El Palau Güell es una obra temprana de Antoni Gaudí, concebida como palacio urbano y salón de recepciones para la familia Güell. En pleno Raval, su fachada sobria esconde un interior de asombro: columnas de piedra basáltica, juegos de luces multicolores, techos abovedados y una azotea vibrante de chimeneas únicas. Cada rincón está diseñado para impresionar sin ostentar. El Palau Güell fusiona referencias islámicas, soluciones técnicas innovadoras y un sentido teatral del espacio que lo convierten en laboratorio del modernismo barcelonés y prólogo de la arquitectura más libre de Gaudí.

This is… bueno saberlo

Fue uno de los primeros edificios del mundo en incorporar el lenguaje orgánico y simbólico del modernismo, con una estructura compleja que integra luz, circulación, materiales nobles y un gran detallismo artesanal.

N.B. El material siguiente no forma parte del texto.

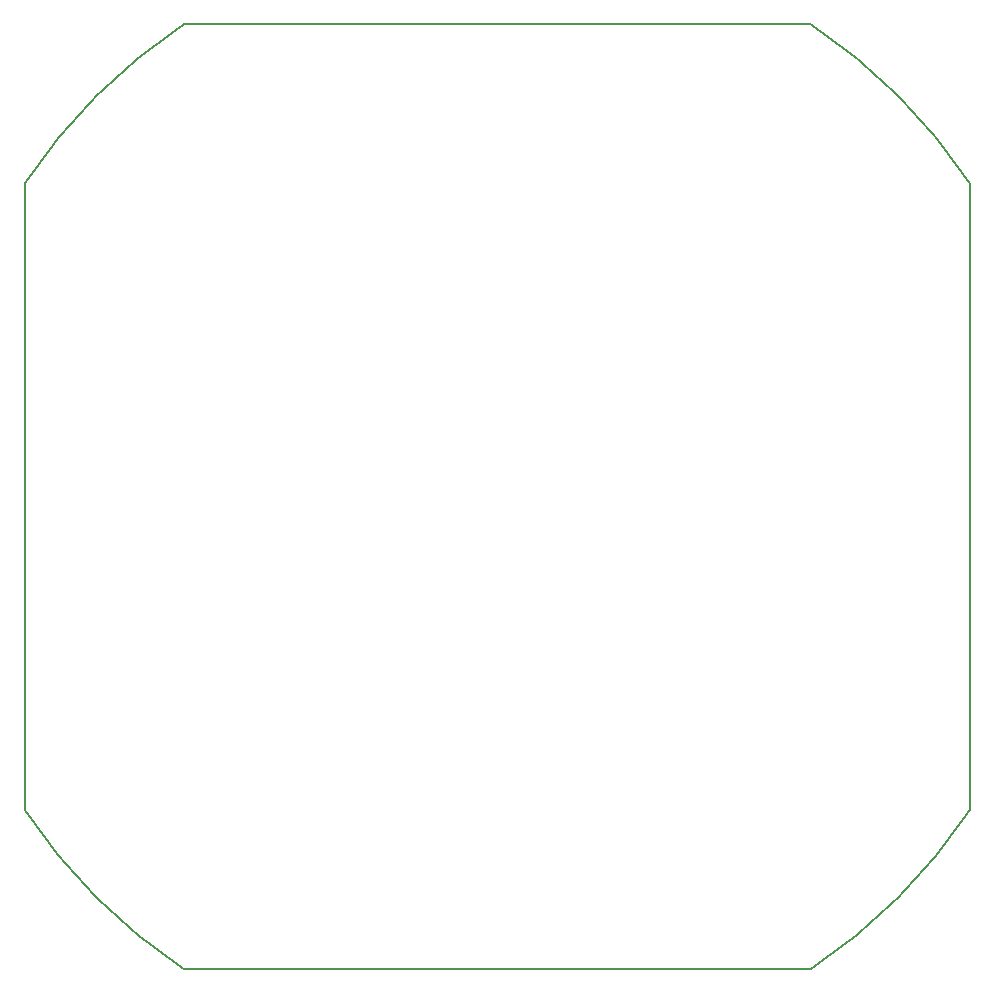
<source format=gbr>
%TF.GenerationSoftware,KiCad,Pcbnew,6.0.10*%
%TF.CreationDate,2023-01-12T17:29:40+03:00*%
%TF.ProjectId,nitrogen,6e697472-6f67-4656-9e2e-6b696361645f,rev?*%
%TF.SameCoordinates,Original*%
%TF.FileFunction,Profile,NP*%
%FSLAX46Y46*%
G04 Gerber Fmt 4.6, Leading zero omitted, Abs format (unit mm)*
G04 Created by KiCad (PCBNEW 6.0.10) date 2023-01-12 17:29:40*
%MOMM*%
%LPD*%
G01*
G04 APERTURE LIST*
%TA.AperFunction,Profile*%
%ADD10C,0.200000*%
%TD*%
G04 APERTURE END LIST*
D10*
X165532978Y-125000020D02*
X112466982Y-125000020D01*
X112466982Y-45000020D02*
X165532978Y-45000020D01*
X98999980Y-111533018D02*
G75*
G03*
X112466982Y-125000020I39978220J26511218D01*
G01*
X178999980Y-58467022D02*
G75*
G03*
X165532978Y-45000020I-39978180J-26511178D01*
G01*
X165532972Y-125000011D02*
G75*
G03*
X178999980Y-111533018I-26511172J39978211D01*
G01*
X178999980Y-58467022D02*
X178999980Y-111533018D01*
X112466976Y-45000010D02*
G75*
G03*
X98999980Y-58467022I26511224J-39978190D01*
G01*
X98999980Y-111533018D02*
X98999980Y-58467022D01*
M02*

</source>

En el Palau Güell, Gaudí utilizó por primera vez el trencadís (revestimiento de cerámica rota), que con los años se transformaría en uno de los recursos más personales de su arquitectura.
Cada chimenea de la azotea tiene una forma distinta, diseñadas no solo como salidas funcionales, sino como esculturas que anticipan los lenguajes expresivos de La Pedrera y la Casa Batlló.
Forma parte del Patrimonio de la Humanidad de la UNESCO desde 1984, reconocimiento a su valor arquitectónico excepcional.